From Casetext: Smarter Legal Research

Shalant v. Mackston

COURT OF APPEAL OF THE STATE OF CALIFORNIA SECOND APPELLATE DISTRICT DIVISION EIGHT
Oct 10, 2017
No. B271189 (Cal. Ct. App. Oct. 10, 2017)

Opinion

B271189

10-10-2017

JOSEPH L. SHALANT et al., Plaintiffs and Appellants, v. ROBERT MACKSTON, Defendant and Respondent.

Joseph L. Shalant and Wendy Kronick, in pro. per., for Plaintiffs and Appellants. Doherty & Catlow, John Doherty and Susan Rousier for Defendant and Respondent.


NOT TO BE PUBLISHED IN THE OFFICIAL REPORTS

California Rules of Court, rule 8.1115(a), prohibits courts and parties from citing or relying on opinions not certified for publication or ordered published, except as specified by rule 8.1115(b). This opinion has not been certified for publication or ordered published for purposes of rule 8.1115. (Los Angeles County Super. Ct. No. SC116968) APPEAL from an order of the Superior Court of Los Angeles County. Nancy Newman, Judge. Affirmed. Joseph L. Shalant and Wendy Kronick, in pro. per., for Plaintiffs and Appellants. Doherty & Catlow, John Doherty and Susan Rousier for Defendant and Respondent.

* * * * * * * * * *

This appeal is another in a series of appeals arising from a long-running dispute between plaintiffs and appellants Joseph L. Shalant and Wendy Kronick (plaintiffs), and defendant and respondent Robert Mackston (defendant). In one of our prior opinions (Shalant v. Mackston (Dec. 8, 2014, B250208) [nonpub. opn.]), we affirmed the trial court's award of statutory attorney fees to defendant pursuant to Code of Civil Procedure section 425.16, subdivision (c). We also awarded defendant costs of appeal. Following issuance of the remittitur, defendant filed, in the trial court, a cost bill and a motion for appellate fees. The trial court granted defendant's motion and awarded appellate fees and costs in the aggregate amount of $98,186.97.

In addition to this appeal, plaintiffs have pursued four other related appellate proceedings: Shalant v. Mackston (Dec. 8, 2014; B250208), an unpublished opinion affirming the trial court award of statutory fees and dismissing an interlocutory appeal of a sanction order; Shalant v. Mackston (June 30, 2017; B265685), an unpublished opinion reversing summary judgment on one cause of action; Shalant v. Superior Court (B247918), a petition for writ of mandate summarily denied April 19, 2013; and Shalant v. Mackston (B271026), appeal filed February 16, 2016, and abandoned by appellants.

All further undesignated section references are to the Code of Civil Procedure.

In this appeal, plaintiffs now challenge the trial court's award of appellate fees and costs to defendant pursuant to section 425.16, subdivision (c). We affirm.

FACTUAL AND PROCEDURAL BACKGROUND

In an earlier civil action, Ms. Kronick sued defendant for an incident that took place in a neighborhood dog park. In that underlying action, defendant was represented by two attorneys, Thomas Feeley and Thomas Dempsey. Defendant answered and filed a cross-complaint against Ms. Kronick, as well as her husband, Mr. Shalant. The underlying action was resolved with no party obtaining any affirmative relief. (Shalant v. Mackston, supra, B250208.)

Goal of the exercise> Retype the passage of the court opinion between "From Casetext: Smarter" and "Oct. 10, 2017)", inclusive, word for word.

Saved entries
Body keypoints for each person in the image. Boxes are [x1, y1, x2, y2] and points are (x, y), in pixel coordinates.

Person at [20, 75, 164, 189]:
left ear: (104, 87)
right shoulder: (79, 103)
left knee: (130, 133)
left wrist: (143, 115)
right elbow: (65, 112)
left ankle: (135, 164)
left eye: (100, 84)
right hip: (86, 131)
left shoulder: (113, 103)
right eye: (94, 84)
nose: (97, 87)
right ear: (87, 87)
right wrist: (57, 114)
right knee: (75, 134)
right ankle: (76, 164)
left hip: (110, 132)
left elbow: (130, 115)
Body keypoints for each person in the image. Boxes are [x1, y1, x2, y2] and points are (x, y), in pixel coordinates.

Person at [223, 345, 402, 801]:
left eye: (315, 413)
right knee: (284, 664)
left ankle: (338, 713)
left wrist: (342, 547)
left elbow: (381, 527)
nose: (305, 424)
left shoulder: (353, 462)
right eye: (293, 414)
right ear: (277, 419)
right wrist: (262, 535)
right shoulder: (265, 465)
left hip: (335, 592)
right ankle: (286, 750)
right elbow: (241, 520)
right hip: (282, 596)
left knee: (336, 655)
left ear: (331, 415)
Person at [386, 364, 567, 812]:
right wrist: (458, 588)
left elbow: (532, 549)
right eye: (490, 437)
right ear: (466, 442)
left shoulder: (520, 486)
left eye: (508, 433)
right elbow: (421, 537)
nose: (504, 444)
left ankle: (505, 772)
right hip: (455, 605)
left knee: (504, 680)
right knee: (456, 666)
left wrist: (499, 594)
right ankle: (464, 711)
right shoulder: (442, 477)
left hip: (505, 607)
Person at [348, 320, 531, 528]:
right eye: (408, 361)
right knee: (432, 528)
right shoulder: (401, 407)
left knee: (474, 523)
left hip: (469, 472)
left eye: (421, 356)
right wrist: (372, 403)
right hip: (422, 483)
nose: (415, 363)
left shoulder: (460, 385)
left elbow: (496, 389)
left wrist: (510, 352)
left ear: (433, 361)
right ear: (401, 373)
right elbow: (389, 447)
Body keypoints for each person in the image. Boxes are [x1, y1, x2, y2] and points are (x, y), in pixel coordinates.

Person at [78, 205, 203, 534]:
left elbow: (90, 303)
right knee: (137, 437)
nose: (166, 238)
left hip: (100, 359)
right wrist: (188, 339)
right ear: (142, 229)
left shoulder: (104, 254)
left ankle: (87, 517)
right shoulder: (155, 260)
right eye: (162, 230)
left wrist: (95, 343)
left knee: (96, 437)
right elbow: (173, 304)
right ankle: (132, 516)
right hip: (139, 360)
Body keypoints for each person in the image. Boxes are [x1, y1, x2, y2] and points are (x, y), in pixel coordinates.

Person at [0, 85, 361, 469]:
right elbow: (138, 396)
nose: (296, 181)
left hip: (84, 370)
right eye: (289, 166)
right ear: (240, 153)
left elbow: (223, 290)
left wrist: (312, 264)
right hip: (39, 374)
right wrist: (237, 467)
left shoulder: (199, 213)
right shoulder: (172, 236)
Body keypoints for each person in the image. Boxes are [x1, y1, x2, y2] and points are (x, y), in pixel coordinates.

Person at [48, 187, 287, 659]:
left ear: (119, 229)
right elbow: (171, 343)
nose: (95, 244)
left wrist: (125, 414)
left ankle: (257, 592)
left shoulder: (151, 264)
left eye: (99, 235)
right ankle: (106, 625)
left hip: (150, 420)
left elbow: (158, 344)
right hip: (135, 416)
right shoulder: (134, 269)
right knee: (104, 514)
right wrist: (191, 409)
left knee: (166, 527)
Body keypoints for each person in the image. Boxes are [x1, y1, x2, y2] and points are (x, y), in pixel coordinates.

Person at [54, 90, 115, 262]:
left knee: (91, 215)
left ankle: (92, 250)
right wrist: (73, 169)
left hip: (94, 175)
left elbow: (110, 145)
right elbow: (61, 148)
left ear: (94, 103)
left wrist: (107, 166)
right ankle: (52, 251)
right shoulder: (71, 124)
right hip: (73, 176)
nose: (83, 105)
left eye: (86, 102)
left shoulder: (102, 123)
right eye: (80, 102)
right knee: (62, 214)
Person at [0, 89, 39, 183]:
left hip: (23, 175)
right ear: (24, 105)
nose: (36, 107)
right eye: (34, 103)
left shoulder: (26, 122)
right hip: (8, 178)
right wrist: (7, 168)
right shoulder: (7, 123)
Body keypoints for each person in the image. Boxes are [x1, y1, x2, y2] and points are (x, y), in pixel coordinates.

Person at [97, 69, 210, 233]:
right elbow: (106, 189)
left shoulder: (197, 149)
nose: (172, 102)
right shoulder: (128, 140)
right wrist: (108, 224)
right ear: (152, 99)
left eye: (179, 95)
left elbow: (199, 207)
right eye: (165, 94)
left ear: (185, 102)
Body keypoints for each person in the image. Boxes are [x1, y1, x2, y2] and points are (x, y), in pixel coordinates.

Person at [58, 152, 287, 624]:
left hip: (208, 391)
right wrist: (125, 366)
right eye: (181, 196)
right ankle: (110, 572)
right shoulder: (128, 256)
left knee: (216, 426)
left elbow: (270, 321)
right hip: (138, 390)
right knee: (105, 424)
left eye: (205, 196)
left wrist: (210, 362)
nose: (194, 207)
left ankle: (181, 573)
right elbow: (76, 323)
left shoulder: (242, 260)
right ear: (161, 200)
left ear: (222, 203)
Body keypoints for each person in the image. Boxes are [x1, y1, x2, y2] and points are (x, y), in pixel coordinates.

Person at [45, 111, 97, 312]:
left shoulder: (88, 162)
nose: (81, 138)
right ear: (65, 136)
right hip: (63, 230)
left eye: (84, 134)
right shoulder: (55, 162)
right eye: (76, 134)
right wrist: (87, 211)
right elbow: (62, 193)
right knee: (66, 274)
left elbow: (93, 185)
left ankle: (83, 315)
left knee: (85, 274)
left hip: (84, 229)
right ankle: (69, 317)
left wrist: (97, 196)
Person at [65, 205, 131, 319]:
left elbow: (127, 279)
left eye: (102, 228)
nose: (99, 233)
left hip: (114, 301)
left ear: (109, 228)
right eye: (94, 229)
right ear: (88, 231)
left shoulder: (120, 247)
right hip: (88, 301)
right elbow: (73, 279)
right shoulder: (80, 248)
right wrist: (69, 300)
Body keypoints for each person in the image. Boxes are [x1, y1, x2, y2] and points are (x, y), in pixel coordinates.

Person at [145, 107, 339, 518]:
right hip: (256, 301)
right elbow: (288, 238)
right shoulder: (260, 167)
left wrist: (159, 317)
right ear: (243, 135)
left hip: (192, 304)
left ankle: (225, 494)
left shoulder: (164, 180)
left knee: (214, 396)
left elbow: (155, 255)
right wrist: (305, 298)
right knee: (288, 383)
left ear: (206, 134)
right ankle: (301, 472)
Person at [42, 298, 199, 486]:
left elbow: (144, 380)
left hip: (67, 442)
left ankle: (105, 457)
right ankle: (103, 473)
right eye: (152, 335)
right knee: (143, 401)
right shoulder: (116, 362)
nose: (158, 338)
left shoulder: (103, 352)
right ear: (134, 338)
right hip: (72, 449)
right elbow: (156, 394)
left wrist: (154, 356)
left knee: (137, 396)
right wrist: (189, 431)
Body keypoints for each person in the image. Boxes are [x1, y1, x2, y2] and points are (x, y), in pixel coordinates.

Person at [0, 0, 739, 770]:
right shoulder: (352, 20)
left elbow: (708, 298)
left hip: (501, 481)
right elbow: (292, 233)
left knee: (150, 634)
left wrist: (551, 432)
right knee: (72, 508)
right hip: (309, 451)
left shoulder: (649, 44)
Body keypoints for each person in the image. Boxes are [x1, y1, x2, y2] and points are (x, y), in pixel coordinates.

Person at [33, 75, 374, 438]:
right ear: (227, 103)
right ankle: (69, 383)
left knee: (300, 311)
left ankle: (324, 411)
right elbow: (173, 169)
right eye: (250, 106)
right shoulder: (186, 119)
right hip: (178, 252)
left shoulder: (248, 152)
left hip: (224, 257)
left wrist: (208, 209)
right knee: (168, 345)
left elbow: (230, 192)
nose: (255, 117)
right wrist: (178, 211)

Output of the exercise>
From Casetext: Smarter Legal Research

Shalant v. Mackston

COURT OF APPEAL OF THE STATE OF CALIFORNIA SECOND APPELLATE DISTRICT DIVISION EIGHT
Oct 10, 2017
No. B271189 (Cal. Ct. App. Oct. 10, 2017)